2- Passamos pela experiência do fechamento compulsório do Torto Bar durante seis meses do ano de 2013 – efeito Boate Kiss, Santa Maria-RS – e, portanto, sei bem o quanto é difícil sobreviver a essas circunstâncias. Na ocasião, não tivemos o perdão de ninguém – (bancos, prefeitura, governo, aluguel, fornecedores etc) e contamos apenas com a compreensão dos funcionários, a ajuda dos familiares, alguns músicos da casa e, óbvio, com a imensa família de clientes e amigos apaixonados pelo bar, que lotaram a casa após a reabertura e nos permitiram a retomada.

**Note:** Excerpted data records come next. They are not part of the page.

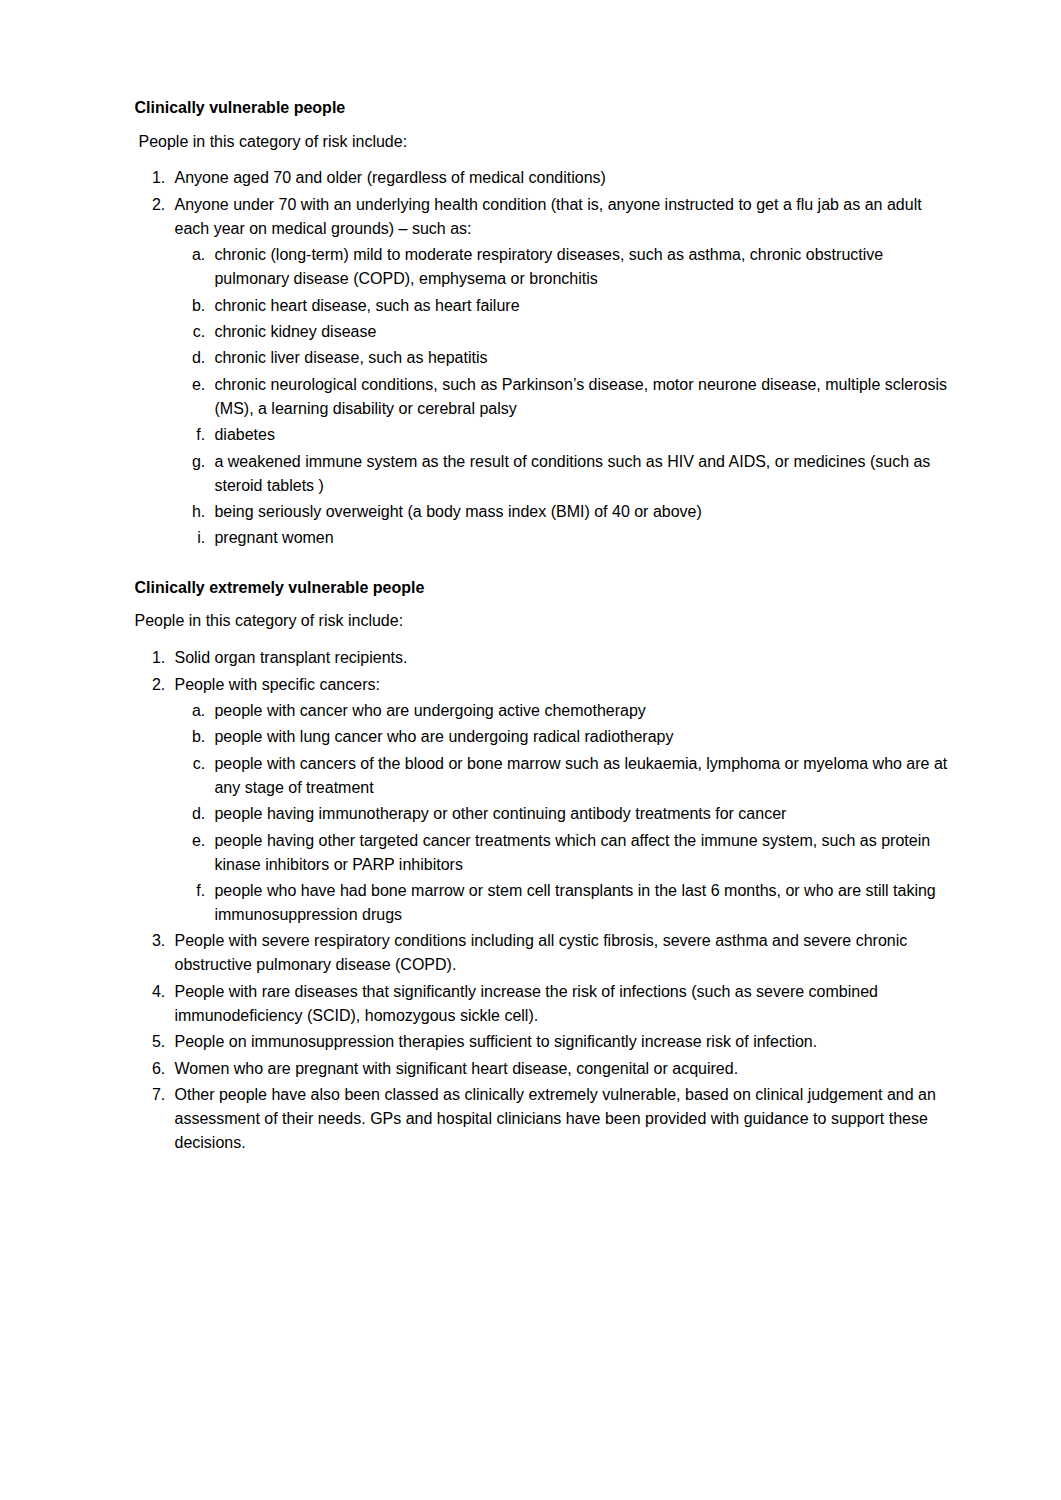Clinically vulnerable people
People in this category of risk include:
Anyone aged 70 and older (regardless of medical conditions)
Anyone under 70 with an underlying health condition (that is, anyone instructed to get a flu jab as an adult each year on medical grounds) – such as:
chronic (long-term) mild to moderate respiratory diseases, such as asthma, chronic obstructive pulmonary disease (COPD), emphysema or bronchitis
chronic heart disease, such as heart failure
chronic kidney disease
chronic liver disease, such as hepatitis
chronic neurological conditions, such as Parkinson’s disease, motor neurone disease, multiple sclerosis (MS), a learning disability or cerebral palsy
diabetes
a weakened immune system as the result of conditions such as HIV and AIDS, or medicines (such as steroid tablets )
being seriously overweight (a body mass index (BMI) of 40 or above)
pregnant women
Clinically extremely vulnerable people
People in this category of risk include:
Solid organ transplant recipients.
People with specific cancers:
people with cancer who are undergoing active chemotherapy
people with lung cancer who are undergoing radical radiotherapy
people with cancers of the blood or bone marrow such as leukaemia, lymphoma or myeloma who are at any stage of treatment
people having immunotherapy or other continuing antibody treatments for cancer
people having other targeted cancer treatments which can affect the immune system, such as protein kinase inhibitors or PARP inhibitors
people who have had bone marrow or stem cell transplants in the last 6 months, or who are still taking immunosuppression drugs
People with severe respiratory conditions including all cystic fibrosis, severe asthma and severe chronic obstructive pulmonary disease (COPD).
People with rare diseases that significantly increase the risk of infections (such as severe combined immunodeficiency (SCID), homozygous sickle cell).
People on immunosuppression therapies sufficient to significantly increase risk of infection.
Women who are pregnant with significant heart disease, congenital or acquired.
Other people have also been classed as clinically extremely vulnerable, based on clinical judgement and an assessment of their needs. GPs and hospital clinicians have been provided with guidance to support these decisions.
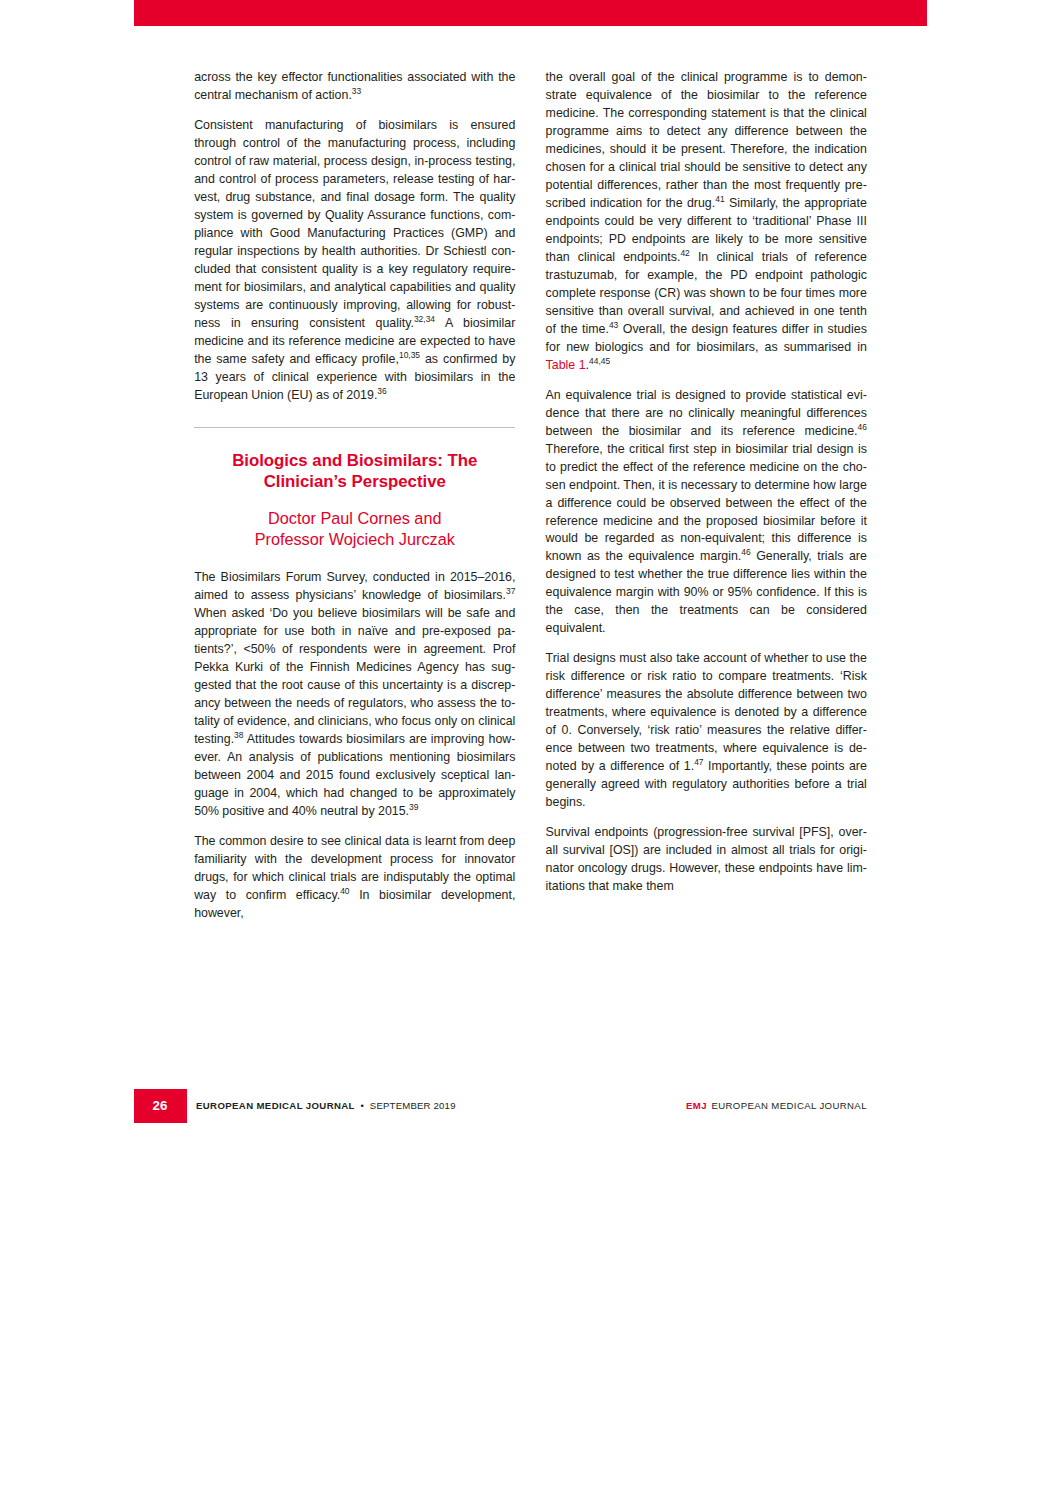across the key effector functionalities associated with the central mechanism of action.33
Consistent manufacturing of biosimilars is ensured through control of the manufacturing process, including control of raw material, process design, in-process testing, and control of process parameters, release testing of harvest, drug substance, and final dosage form. The quality system is governed by Quality Assurance functions, compliance with Good Manufacturing Practices (GMP) and regular inspections by health authorities. Dr Schiestl concluded that consistent quality is a key regulatory requirement for biosimilars, and analytical capabilities and quality systems are continuously improving, allowing for robustness in ensuring consistent quality.32,34 A biosimilar medicine and its reference medicine are expected to have the same safety and efficacy profile,10,35 as confirmed by 13 years of clinical experience with biosimilars in the European Union (EU) as of 2019.36
Biologics and Biosimilars: The Clinician’s Perspective
Doctor Paul Cornes and
Professor Wojciech Jurczak
The Biosimilars Forum Survey, conducted in 2015–2016, aimed to assess physicians’ knowledge of biosimilars.37 When asked ‘Do you believe biosimilars will be safe and appropriate for use both in naïve and pre-exposed patients?’, <50% of respondents were in agreement. Prof Pekka Kurki of the Finnish Medicines Agency has suggested that the root cause of this uncertainty is a discrepancy between the needs of regulators, who assess the totality of evidence, and clinicians, who focus only on clinical testing.38 Attitudes towards biosimilars are improving however. An analysis of publications mentioning biosimilars between 2004 and 2015 found exclusively sceptical language in 2004, which had changed to be approximately 50% positive and 40% neutral by 2015.39
The common desire to see clinical data is learnt from deep familiarity with the development process for innovator drugs, for which clinical trials are indisputably the optimal way to confirm efficacy.40 In biosimilar development, however,
the overall goal of the clinical programme is to demonstrate equivalence of the biosimilar to the reference medicine. The corresponding statement is that the clinical programme aims to detect any difference between the medicines, should it be present. Therefore, the indication chosen for a clinical trial should be sensitive to detect any potential differences, rather than the most frequently prescribed indication for the drug.41 Similarly, the appropriate endpoints could be very different to ‘traditional’ Phase III endpoints; PD endpoints are likely to be more sensitive than clinical endpoints.42 In clinical trials of reference trastuzumab, for example, the PD endpoint pathologic complete response (CR) was shown to be four times more sensitive than overall survival, and achieved in one tenth of the time.43 Overall, the design features differ in studies for new biologics and for biosimilars, as summarised in Table 1.44,45
An equivalence trial is designed to provide statistical evidence that there are no clinically meaningful differences between the biosimilar and its reference medicine.46 Therefore, the critical first step in biosimilar trial design is to predict the effect of the reference medicine on the chosen endpoint. Then, it is necessary to determine how large a difference could be observed between the effect of the reference medicine and the proposed biosimilar before it would be regarded as non-equivalent; this difference is known as the equivalence margin.46 Generally, trials are designed to test whether the true difference lies within the equivalence margin with 90% or 95% confidence. If this is the case, then the treatments can be considered equivalent.
Trial designs must also take account of whether to use the risk difference or risk ratio to compare treatments. ‘Risk difference’ measures the absolute difference between two treatments, where equivalence is denoted by a difference of 0. Conversely, ‘risk ratio’ measures the relative difference between two treatments, where equivalence is denoted by a difference of 1.47 Importantly, these points are generally agreed with regulatory authorities before a trial begins.
Survival endpoints (progression-free survival [PFS], overall survival [OS]) are included in almost all trials for originator oncology drugs. However, these endpoints have limitations that make them
26
EUROPEAN MEDICAL JOURNAL • September 2019
EMJ EUROPEAN MEDICAL JOURNAL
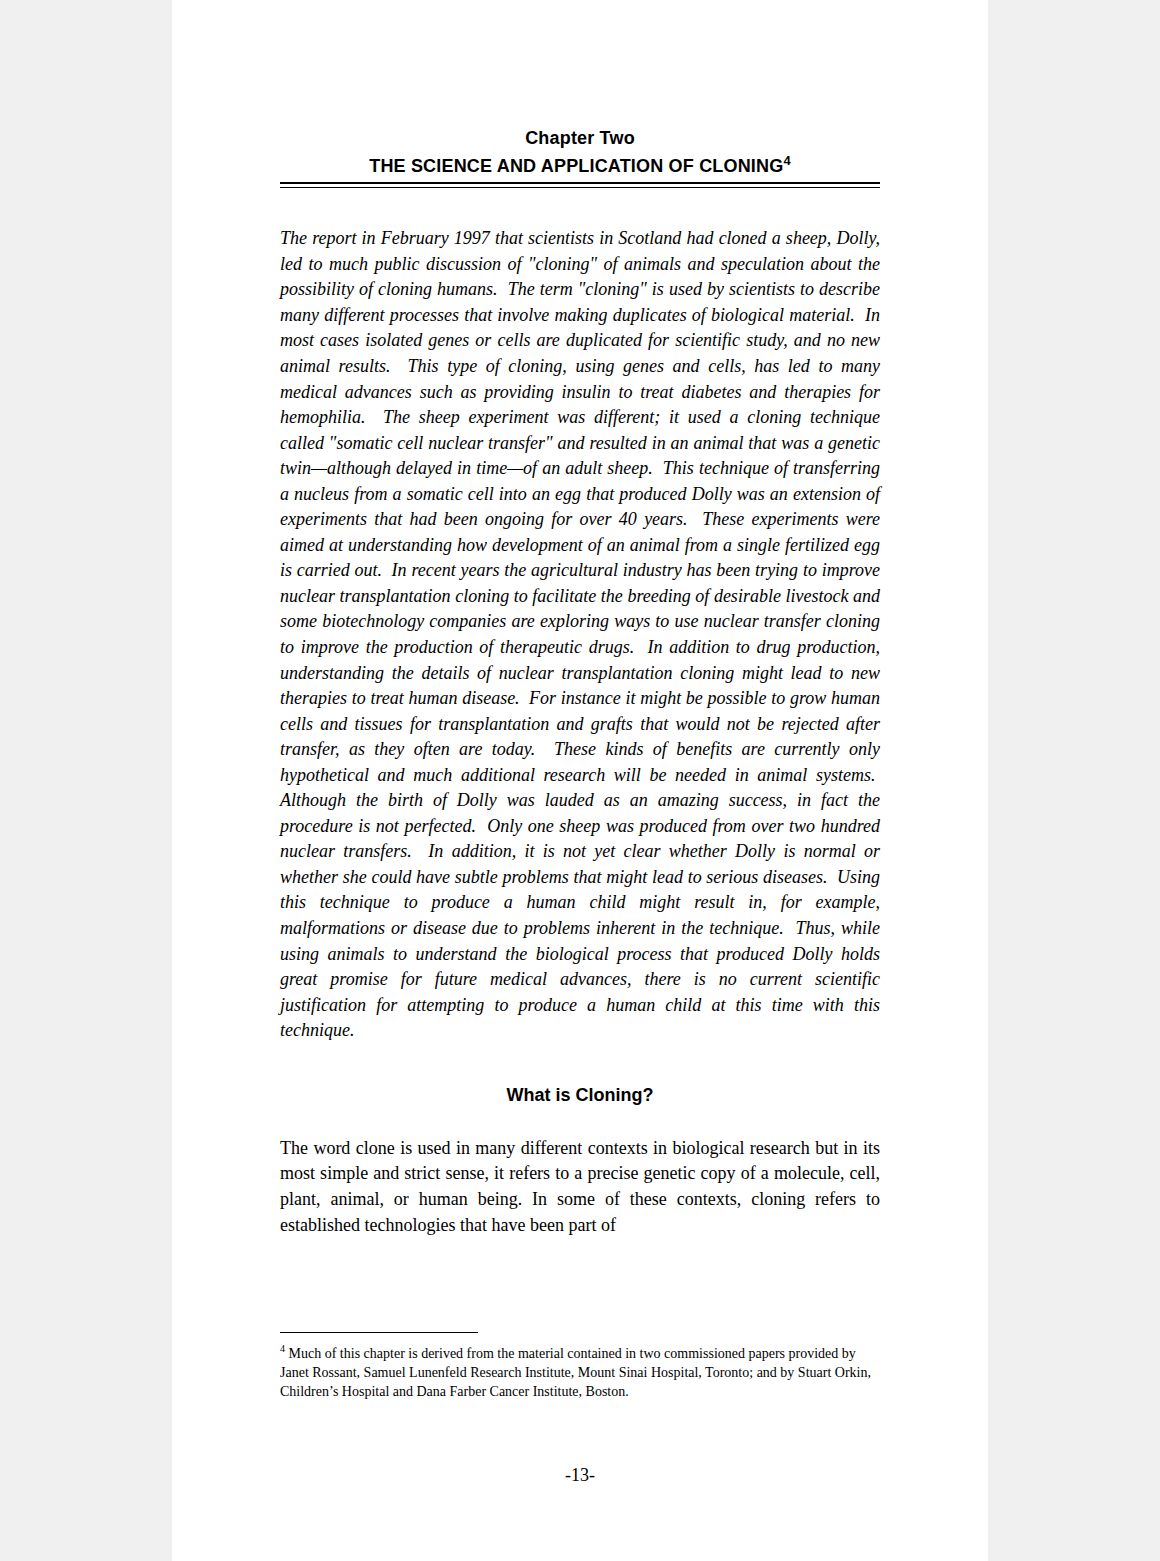Chapter Two
THE SCIENCE AND APPLICATION OF CLONING4
The report in February 1997 that scientists in Scotland had cloned a sheep, Dolly, led to much public discussion of "cloning" of animals and speculation about the possibility of cloning humans. The term "cloning" is used by scientists to describe many different processes that involve making duplicates of biological material. In most cases isolated genes or cells are duplicated for scientific study, and no new animal results. This type of cloning, using genes and cells, has led to many medical advances such as providing insulin to treat diabetes and therapies for hemophilia. The sheep experiment was different; it used a cloning technique called "somatic cell nuclear transfer" and resulted in an animal that was a genetic twin—although delayed in time—of an adult sheep. This technique of transferring a nucleus from a somatic cell into an egg that produced Dolly was an extension of experiments that had been ongoing for over 40 years. These experiments were aimed at understanding how development of an animal from a single fertilized egg is carried out. In recent years the agricultural industry has been trying to improve nuclear transplantation cloning to facilitate the breeding of desirable livestock and some biotechnology companies are exploring ways to use nuclear transfer cloning to improve the production of therapeutic drugs. In addition to drug production, understanding the details of nuclear transplantation cloning might lead to new therapies to treat human disease. For instance it might be possible to grow human cells and tissues for transplantation and grafts that would not be rejected after transfer, as they often are today. These kinds of benefits are currently only hypothetical and much additional research will be needed in animal systems. Although the birth of Dolly was lauded as an amazing success, in fact the procedure is not perfected. Only one sheep was produced from over two hundred nuclear transfers. In addition, it is not yet clear whether Dolly is normal or whether she could have subtle problems that might lead to serious diseases. Using this technique to produce a human child might result in, for example, malformations or disease due to problems inherent in the technique. Thus, while using animals to understand the biological process that produced Dolly holds great promise for future medical advances, there is no current scientific justification for attempting to produce a human child at this time with this technique.
What is Cloning?
The word clone is used in many different contexts in biological research but in its most simple and strict sense, it refers to a precise genetic copy of a molecule, cell, plant, animal, or human being. In some of these contexts, cloning refers to established technologies that have been part of
4 Much of this chapter is derived from the material contained in two commissioned papers provided by Janet Rossant, Samuel Lunenfeld Research Institute, Mount Sinai Hospital, Toronto; and by Stuart Orkin, Children’s Hospital and Dana Farber Cancer Institute, Boston.
-13-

3- Na sequência, em 2017, após 33 anos de atividades e toda essa luta incansável – que ainda vai virar um “longa metragem” – fomos obrigados a encerrar as atividades contra a nossa vontade e por motivos que até hoje não entendi. O proprietário da loja resolveu acabar com a nossa alegria e creio que após quase três anos arcando com os custos de um imóvel fechado, tenho quase certeza que deve estar arrependido. Aprendi com a vida a aceitar as adversidades e a sempre questionar: sorte ou azar?
“A vida é um fenômeno tão complexo, que às vezes é bem difícil dizer se algo que acontece é definitivamente ruim ou bom, porque nunca saberemos as consequências da má sorte ou da boa sorte”.
O trecho acima faz alusão à “História do Fazendeiro Chinês”, de Alan Watts, que me incentivou a pensar numa vida mais simples, com mais aceitação e menos preocupação, porque existem acontecimentos ruins que podem se tornar bons e caminhos que aparentam ser o melhor, que nem sempre nos conduzem ao paraíso.
Desejo dias melhores para todos nós e uma boa dose de fé na humanidade!